En à peine vingt-quatre mois, l’intelligence artificielle a creusé son sillon. Elle s’impose comme un outil incontournable dans l’événementiel, de même que dans tous les pans de l’économie, bien que le dire puisse se révéler compliqué.

Comme beaucoup d’autres secteurs d’activité, l’intelligence artificielle bouleverse le monde de l’événementiel. « Vertige », « tourbillon », « lame de fond » : les termes ne manquent pas pour témoigner de l’ampleur du phénomène dans un milieu basé sur l’interaction humaine. « L’IA ? Un incontournable, résume Guillaume Mikowski, happy CEO de Brainsonic Event et administrateur de l’association Lévénement. Impossible de s’en passer. C’est structurel. C’est partout. » « L’impact va s’opérer sur l’organisation des organisateurs d’événements », renchérit Agathe Sammut, fondatrice de Comeeti, média dédié à l’événementiel. Avec l’IA, place à l’organisateur organisé. Mais est-ce du même acabit que l’arroseur arrosé ?

« On a plein d’ennemis partout, attaque d’emblée Guillaume Mikowski. Plein de concurrents. Les participants potentiels sont sursollicités. On parle d’infobésité. Aujourd’hui, on s’autorise à s’inscrire et à ne pas venir. Vous devez innover pour engager les participants. Aussi, l’IA aide à les ferrer en amont. » Avec l’IA, dix invitations peuvent être envoyées pour un même événement, dix invitations personnalisées, customisées sur le visuel et le texte. Cette nouvelle technologie permet de développer des plateformes d’inscription, via une application mobile. La reconnaissance des lieux ? Elle va aussi être facilitée. Et Thomas Faizant, cofondateur de l’agence parisienne Prochaine Escale, de citer la sélection possible de salles selon l’exposition au soleil ou les ouvertures sur l’extérieur. L’IA lit vite, trie, recoupe, fait la synthèse de données à foison (les avis laissés sur Tripadvisor ou Booking, par exemple)… Selon Thomas Mathieu, à la tête de Bisons, agence événementielle de Grenoble, 30 % de son temps quotidien est dédié à la veille. L’IA peut donc l’épauler. Les plannings stratégiques peuvent aussi être réalisés en un tour de main avec cet outil.

Mais comment utiliser l’IA ? À cette question, Thomas Mathieu répond : « De façon assez classique. » C’est dire si, en à peine vingt-quatre mois, la technologie a fait une entrée fracassante dans le monde de l’événementiel comme ailleurs. Elle fait désormais partie du décor. Les affaires courantes gérées avec l’IA sont la production de texte et d’images.
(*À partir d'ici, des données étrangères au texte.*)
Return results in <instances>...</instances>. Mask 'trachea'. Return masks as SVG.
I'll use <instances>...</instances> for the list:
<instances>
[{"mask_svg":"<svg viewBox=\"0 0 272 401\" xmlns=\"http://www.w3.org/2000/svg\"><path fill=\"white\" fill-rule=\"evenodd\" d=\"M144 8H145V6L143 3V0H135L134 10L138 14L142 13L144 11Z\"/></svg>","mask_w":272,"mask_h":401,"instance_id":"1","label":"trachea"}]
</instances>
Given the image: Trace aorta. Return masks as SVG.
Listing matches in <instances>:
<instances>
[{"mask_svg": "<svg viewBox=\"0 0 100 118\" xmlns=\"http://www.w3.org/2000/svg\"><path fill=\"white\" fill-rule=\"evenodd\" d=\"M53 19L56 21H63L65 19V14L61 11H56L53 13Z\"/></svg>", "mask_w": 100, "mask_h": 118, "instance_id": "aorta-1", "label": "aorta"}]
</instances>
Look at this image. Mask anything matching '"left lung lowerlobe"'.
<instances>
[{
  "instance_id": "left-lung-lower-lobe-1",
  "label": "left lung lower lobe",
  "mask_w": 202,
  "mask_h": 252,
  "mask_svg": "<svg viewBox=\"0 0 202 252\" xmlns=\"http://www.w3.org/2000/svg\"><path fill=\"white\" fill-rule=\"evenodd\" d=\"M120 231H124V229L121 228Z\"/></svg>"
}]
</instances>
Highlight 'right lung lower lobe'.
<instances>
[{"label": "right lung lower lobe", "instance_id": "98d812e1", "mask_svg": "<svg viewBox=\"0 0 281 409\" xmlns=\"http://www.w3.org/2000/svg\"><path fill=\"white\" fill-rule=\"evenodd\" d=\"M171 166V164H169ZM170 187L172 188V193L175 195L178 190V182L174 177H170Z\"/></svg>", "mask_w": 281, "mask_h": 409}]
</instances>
En phase de conception, ou même pendant un événement, elle peut convertir les mots en images. C’est quasi instantané.

Tout le travail autour de la scénographie peut être également accéléré. « L’IA nous permet de prétester une vue de ce que l’on veut obtenir, sans passer par la 3D, avec des propositions quasi définitives, explique Beaudouin Demanche, directeur de la création chez Brainsonic Corp, agence B to B. Au-delà du prix, c’est l’utilisation du temps qui se révèle différente, plus orienté à affiner les idées. » La barrière de la langue disparaît aussi. Un avatar peut parler en 118 langues sans problème. Les participants sont tous embarqués, peu importe leur origine.

Réaliser un mini-workshop pendant l’événement ou le séminaire pour le projeter sitôt après devient également possible, voix off et musique comprises. « Aujourd’hui, 40 % de la production d’un événement s’aide de l’IA, souligne Vincent Thijssens, vice-président Gen AI & Content pour Yuri & Niel Group. On va arriver à 80 % d’ici à fin 2024. » Une bataille de statistiques.

Le vécu varie selon les agences, leur taille ou la nature des événements à mettre en place. « Je suis surpris de l’hétérogénéité des positions des professionnels, poursuit Vincent Thijssens. Les gens ont du mal à croquer le sujet. Reste encore à faire un gros travail d’évangélisation. » « Le résultat est fait à 90 % en dix fois moins de temps, estime Thomas Mathieu, chez Bisons. Toutefois, on ne cherche pas un résultat à 90 % pour nos clients, mais à 100 %. Le problème ? Aller chercher les derniers 10 %. »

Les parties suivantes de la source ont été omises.